By Theorem 4, $b_k$ must be reachable from 1 through some generator sequence ${\left(c_i\right)}_{i=0}^m$ with:

• $c_0=1$
• $c_m=b_k$
• For all $i\in \{0,\dots ,m-1\}$, $c_i\in G\left(c_{i+1}\right)$

However, by Lemma 4, any generator sequence starting from 1 must be finite, and by the proof of that lemma, its maximum value is bounded.
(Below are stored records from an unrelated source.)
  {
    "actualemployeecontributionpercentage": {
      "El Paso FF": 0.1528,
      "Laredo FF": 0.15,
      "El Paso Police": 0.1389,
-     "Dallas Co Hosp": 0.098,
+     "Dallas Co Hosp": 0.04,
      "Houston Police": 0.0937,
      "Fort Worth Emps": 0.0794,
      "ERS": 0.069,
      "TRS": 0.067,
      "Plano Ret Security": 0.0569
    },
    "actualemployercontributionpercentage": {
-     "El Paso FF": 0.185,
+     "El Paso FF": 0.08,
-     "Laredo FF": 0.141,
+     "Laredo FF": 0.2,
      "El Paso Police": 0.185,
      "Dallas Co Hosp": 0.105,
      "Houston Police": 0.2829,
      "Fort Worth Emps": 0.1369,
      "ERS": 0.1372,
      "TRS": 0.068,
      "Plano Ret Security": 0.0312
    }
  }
Specifically:

• Each $G_2$ operation strictly decreases values
• Between $G_2$ operations, at most one $G_1$ operation can occur
• The maximum value in the sequence cannot exceed the starting value

This contradicts the existence of a generator sequence reaching $b_k>M$.

Therefore, Case 2 (divergence) is impossible.
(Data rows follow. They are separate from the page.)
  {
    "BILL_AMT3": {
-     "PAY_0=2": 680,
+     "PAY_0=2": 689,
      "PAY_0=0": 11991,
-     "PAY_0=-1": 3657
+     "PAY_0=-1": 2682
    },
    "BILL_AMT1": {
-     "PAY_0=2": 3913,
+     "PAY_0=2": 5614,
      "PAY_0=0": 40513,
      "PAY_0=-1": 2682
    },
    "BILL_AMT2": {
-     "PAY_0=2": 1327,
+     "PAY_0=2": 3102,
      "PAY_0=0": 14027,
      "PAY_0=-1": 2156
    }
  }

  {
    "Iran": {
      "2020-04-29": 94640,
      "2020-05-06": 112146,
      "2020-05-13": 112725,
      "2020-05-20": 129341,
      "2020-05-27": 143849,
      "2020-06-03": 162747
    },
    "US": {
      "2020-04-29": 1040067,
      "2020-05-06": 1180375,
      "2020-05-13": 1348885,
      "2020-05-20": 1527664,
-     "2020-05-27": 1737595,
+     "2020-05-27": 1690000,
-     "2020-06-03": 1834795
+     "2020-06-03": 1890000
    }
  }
Since both Case 1 (alternate cycle) and Case 2 (divergence) are impossible, the sequence must reach 1. By Theorem 3, once the sequence reaches 1, it enters the unique cycle $1\to 4\to 2\to 1$.

7. Conclusion

The significance of this proof of the Collatz conjecture lies in several key aspects:

• The generator function G provides a novel framework for analyzing inverse Collatz sequences. By studying how numbers can be generated backwards from 1, we gain crucial insight into the forward behavior of the Collatz function.
• The proof establishes fundamental properties of generation paths, particularly:
  • All generation paths to finite numbers must be finite (Lemma 5)
  • There exists a generation path from 1 to every positive integer (Theorem 4).
  • The number 1 is the unique minimal universal generator. (Theorem 4).
• The constraints imposed by even/odd patterns in the natural numbers, combined with the modular arithmetic properties of the generator function, make sustained growth impossible. This is formalized through:
  • The properties of the $G_2$ operation (Lemma 3)
  • The uniqueness of the fundamental cycle (Theorem 3)
• The inverse relationship between C and G (Theorem 1) provides the critical link that allows us to translate properties of generation paths into properties of forward Collatz sequences.

The proof demonstrates that every positive integer must eventually reach 1 under iteration of the Collatz function, resolving this long-standing conjecture. The generator function framework developed here may also provide insights into related problems in number theory and dynamical systems.